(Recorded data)
• • • • •
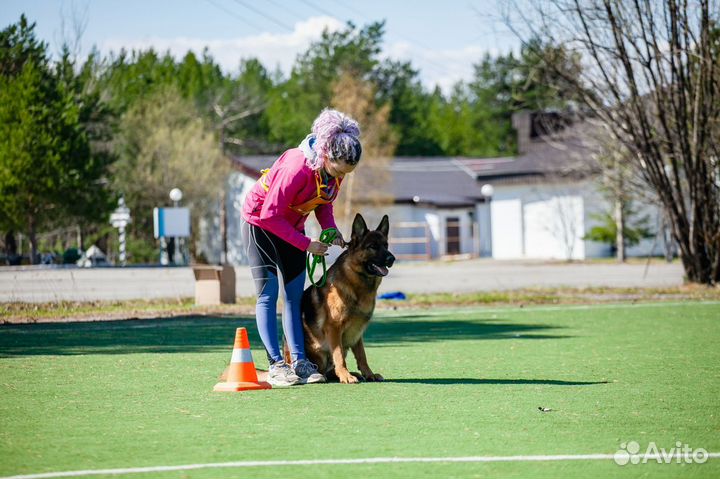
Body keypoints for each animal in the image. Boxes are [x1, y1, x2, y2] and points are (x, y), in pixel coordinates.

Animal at [290, 216, 396, 384]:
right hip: (318, 353)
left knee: (330, 371)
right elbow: (339, 355)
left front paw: (369, 374)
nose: (392, 258)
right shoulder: (334, 328)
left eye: (386, 245)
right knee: (325, 370)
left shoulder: (357, 332)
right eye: (372, 246)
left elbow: (362, 355)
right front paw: (345, 375)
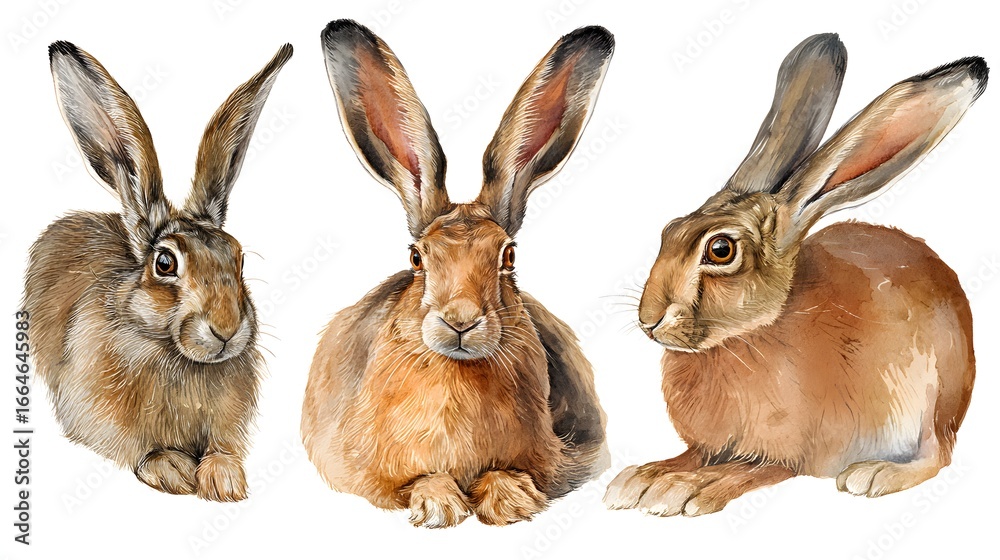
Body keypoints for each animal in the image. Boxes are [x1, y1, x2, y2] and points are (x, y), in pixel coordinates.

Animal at [23, 41, 292, 501]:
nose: (226, 328)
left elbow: (223, 447)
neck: (174, 353)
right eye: (165, 263)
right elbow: (138, 448)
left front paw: (224, 479)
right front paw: (172, 468)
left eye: (238, 257)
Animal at [301, 20, 613, 528]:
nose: (460, 321)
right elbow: (414, 482)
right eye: (416, 258)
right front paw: (438, 505)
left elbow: (510, 474)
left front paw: (509, 501)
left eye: (509, 256)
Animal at [603, 33, 986, 516]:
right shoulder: (708, 446)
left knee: (938, 454)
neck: (746, 337)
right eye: (669, 230)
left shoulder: (789, 455)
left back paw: (875, 474)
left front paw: (683, 491)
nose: (649, 320)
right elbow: (694, 455)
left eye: (720, 250)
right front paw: (642, 478)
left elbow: (748, 471)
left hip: (930, 399)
• • • • •
How to complete this task
With the pictures removed, please retype each record exactly.

Exercise result
Body keypoints for each animal in the image. Boxes are [x1, y1, x2, y2] and points are (x, y), in pixel coordinates.

Animal at [290, 216, 396, 384]:
right hip: (318, 353)
left knee: (330, 371)
right elbow: (339, 355)
left front paw: (369, 374)
nose: (392, 258)
right shoulder: (334, 328)
left eye: (386, 245)
right knee: (325, 370)
left shoulder: (357, 332)
right eye: (372, 246)
left elbow: (362, 355)
right front paw: (345, 375)
Body keypoints for each animal in the image. Boxes are [x1, y1, x2, y2] and points are (x, y), in pixel coordinates.

Animal at [23, 41, 292, 501]:
nose: (226, 328)
left elbow: (223, 447)
neck: (174, 353)
right eye: (165, 263)
right elbow: (138, 448)
left front paw: (224, 479)
right front paw: (172, 468)
left eye: (238, 257)
Animal at [301, 20, 613, 528]:
nose: (460, 321)
right elbow: (414, 482)
right eye: (416, 258)
right front paw: (438, 505)
left elbow: (510, 474)
left front paw: (509, 501)
left eye: (509, 256)
Animal at [603, 33, 986, 516]:
right shoulder: (708, 446)
left knee: (938, 454)
neck: (746, 337)
right eye: (669, 230)
left shoulder: (789, 455)
left back paw: (875, 474)
left front paw: (683, 491)
nose: (649, 320)
right elbow: (694, 455)
left eye: (720, 250)
right front paw: (642, 478)
left elbow: (748, 471)
left hip: (930, 399)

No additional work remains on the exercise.